Menariknya, dalam budaya Melayu, malu bukan hanya dianggap sebagai sikap pribadi, tapi juga sebagai identitas sosial. Malu menjadi benteng moral yang mengatur perilaku individu dalam kehidupan sehari-hari. Bahkan, rasa malu dianggap sebagai cermin kehormatan, baik secara pribadi maupun keluarga.

 

Malu dalam Budaya Melayu

Dilansir dari situs Dinas Kebudayaan Provinsi Kepulauan Riau, Kebudayaan Melayu merupakan salah satu pilar penopang kebudayaan nasional Indonesia khususnya dan kebudayaan dunia umumnya, di samping aneka budaya lainnya.

 

Budaya Melayu identik dengan agama, bahasa, dan adat-istiadat merupakan integritas yang solid. Adat Melayu merupakan konsep yang menjelaskan satu keseluruhan cara hidup Melayu di alam Melayu. 

 

Orang Melayu di mana juga berada akan menyebut fenomena budaya mereka sebagai “ini adat kaum” masyarakat Melayu mengatur kehidupan mereka dengan adat agar setiap anggota adat hidup beradat, seperti adat alam, hukum adat, adat beraja, adat bernegeri, adat berkampung, adat memerintah, adat berlaki-bini, adat bercakap, dan sebagainya. Adat adalah fenomena keserumpunan yang mendasari kebudayaan Melayu.

 

Dikutip dari sumber yang lain dijelaskan bahwa ciri-ciri dari bangsa Melayu menurut para penguasa kolonial Belanda, Inggris serta para sarjana asing antara lain sebagai berikut:

 

1.  Seseorang disebut Melayu apabila ia beragama Islam, berbahasa Melayu dalam kesehariannya, dan beradat istiadat Melayu


2.   Berpijak kepada yang Esa. Artinya, ia tetap menerima takdir, pasrah, dan selalu bertawakal kepada Allah.

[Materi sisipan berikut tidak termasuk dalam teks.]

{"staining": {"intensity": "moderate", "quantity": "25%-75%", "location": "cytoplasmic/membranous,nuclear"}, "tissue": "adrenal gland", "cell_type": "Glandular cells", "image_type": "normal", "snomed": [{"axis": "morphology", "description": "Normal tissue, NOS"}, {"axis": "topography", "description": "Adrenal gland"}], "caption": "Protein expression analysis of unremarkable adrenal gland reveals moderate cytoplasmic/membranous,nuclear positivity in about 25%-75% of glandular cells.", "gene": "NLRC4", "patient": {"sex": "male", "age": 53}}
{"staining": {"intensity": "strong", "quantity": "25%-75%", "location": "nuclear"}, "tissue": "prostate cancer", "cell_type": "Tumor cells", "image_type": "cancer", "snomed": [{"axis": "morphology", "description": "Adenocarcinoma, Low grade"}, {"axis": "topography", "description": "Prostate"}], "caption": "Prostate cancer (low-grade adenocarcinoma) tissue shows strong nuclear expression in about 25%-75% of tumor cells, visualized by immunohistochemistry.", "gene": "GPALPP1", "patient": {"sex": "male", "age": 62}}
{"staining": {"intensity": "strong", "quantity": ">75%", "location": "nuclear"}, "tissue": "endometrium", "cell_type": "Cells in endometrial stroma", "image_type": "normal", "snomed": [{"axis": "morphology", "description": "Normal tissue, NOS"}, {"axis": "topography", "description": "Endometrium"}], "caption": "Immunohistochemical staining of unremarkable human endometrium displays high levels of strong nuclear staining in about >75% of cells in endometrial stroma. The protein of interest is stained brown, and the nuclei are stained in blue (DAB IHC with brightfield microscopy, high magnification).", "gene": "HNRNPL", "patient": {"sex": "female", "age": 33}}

3. Orang Melayu mengutamakan budi dan bahasa, hal ini menunjukan sopan-santun dan tinggi peradabannya.


4.     Orang Melayu mengutamakan pendidikan dan Ilmu

5.  Orang Melayu mementingkan budaya Melayu, hal ini terungkap pada bercakap tidak kasar, berbaju menutup aurat, menjauhkan pantang larangan dan dosa, serta biar mati daripada menanggung malu dirinya atau keluarganya, karena bisa menjatuhkan marwah keturunannya, sebaliknya tidak dengan kasar mempermalukan orang lain.


6.  Orang Melayu mengutamakan musyawarah dan mufakat sebagai sendi kehidupan sosial. Kondisi ini terlihat pada acara perkawinan, kematian, selamatan mendirikan rumah, dan lain-lain. Orang Melayu harus bermusyawarah/ mufakat dengan kerabat atau handai taulan.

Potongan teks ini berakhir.